In 2023, researchers began exploring the possibility of relying solely on AI-generated data for training, rather than human-generated data. There are significant incentives to make this work, as AI-made content is cheaper to source than human data and does not raise ethical and legal concerns when collected in large quantities.
However, researchers discovered that AI systems trained solely on AI-generated data become less intelligent with each model, resembling a digital version of inbreeding. This “regurgitive training” leads to a decline in the quality and diversity of the AI’s behavior. Quality refers to being helpful, harmless, and honest, while diversity pertains to the range of responses and representation of cultural and social perspectives in AI outputs.
In essence, by relying heavily on AI systems, we risk polluting the very data source necessary to make them useful in the first place.
Some may wonder if tech companies can filter out AI-generated content, but this is not a viable solution. These companies already invest significant time and money in cleaning and filtering the data they collect, discarding up to 90% of it during the training process. As the need to remove AI-generated content increases, filtering and removing synthetic data will become increasingly challenging. Additionally, distinguishing between AI and human-generated content will become more difficult over time.
Research indicates that we cannot completely eliminate the need for human data. After all, the “I” in AI stands for intelligence derived from humans.
While there are indications that developers are working harder to source high-quality data, the possibility of catastrophic model collapse may be overstated. Most research focuses on cases where synthetic data replaces human data, but in practice, human and AI data are likely to accumulate in parallel, reducing the risk of collapse.
The future is more likely to involve an ecosystem of diverse generative AI platforms used for content creation and publication, rather than relying on a single monolithic model. This approach increases resilience against collapse and highlights the importance of healthy competition and funding for public interest technology development.

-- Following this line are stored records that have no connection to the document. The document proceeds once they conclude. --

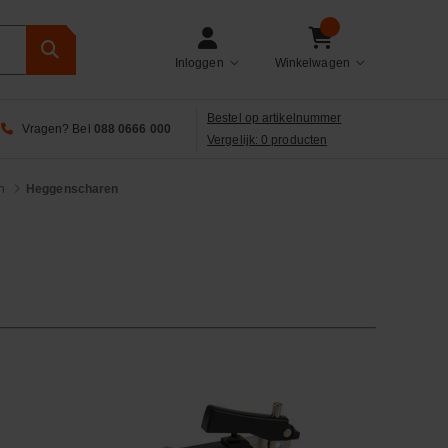
Inloggen
Winkelwagen
Bestel op artikelnummer
Vragen? Bel
088 0666 000
Vergelijk: 0 producten
n
Heggenscharen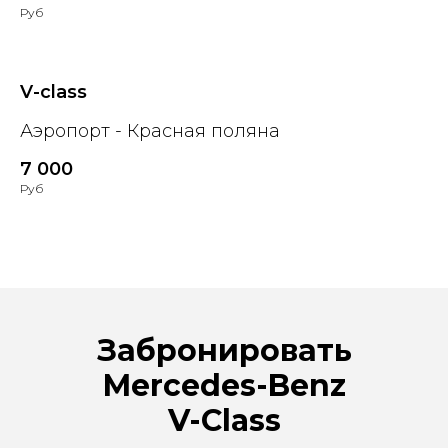
Руб
V-class
Аэропорт - Красная поляна
7 000
Руб
Забронировать
Mercedes-Benz
V-Class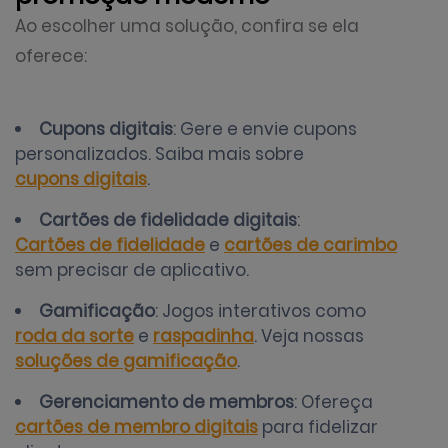
Ao escolher uma solução, confira se ela
oferece:
Cupons digitais
: Gere e envie cupons
personalizados. Saiba mais sobre
cupons digitais
.
Cartões de fidelidade digitais
:
Cartões de fidelidade
e
cartões de carimbo
sem precisar de aplicativo.
Gamificação
: Jogos interativos como
roda da sorte
e
raspadinha
. Veja nossas
soluções de gamificação
.
Gerenciamento de membros
: Ofereça
cartões de membro digitais
para fidelizar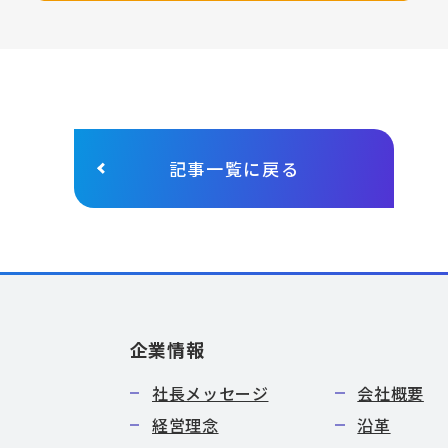
記事一覧に戻る
企業情報
社長メッセージ
会社概要
経営理念
沿革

However, there are other concerns associated with excessive AI-generated content. A flood of synthetic content may not pose a threat to AI development, but it does jeopardize the digital public good of the internet. For example, the release of ChatGPT led to a 16% decrease in activity on StackOverflow, suggesting that AI assistance is reducing person-to-person interactions in some online communities. Hyperproduction from AI-powered content farms also makes it challenging to find non-clickbait content without excessive advertisements.
Reliably distinguishing between human-generated and AI-generated content is becoming increasingly difficult. One potential solution is to watermark or label AI-generated content, as many have suggested. Additionally, there is a risk of losing socio-cultural diversity as AI-generated content becomes more homogeneous, potentially leading to cultural erasure. Cross-disciplinary research is urgently needed to address the social and cultural challenges posed by AI systems.
Protecting human interactions and human data is crucial, both for our own benefit and to mitigate the potential risk of future model collapse.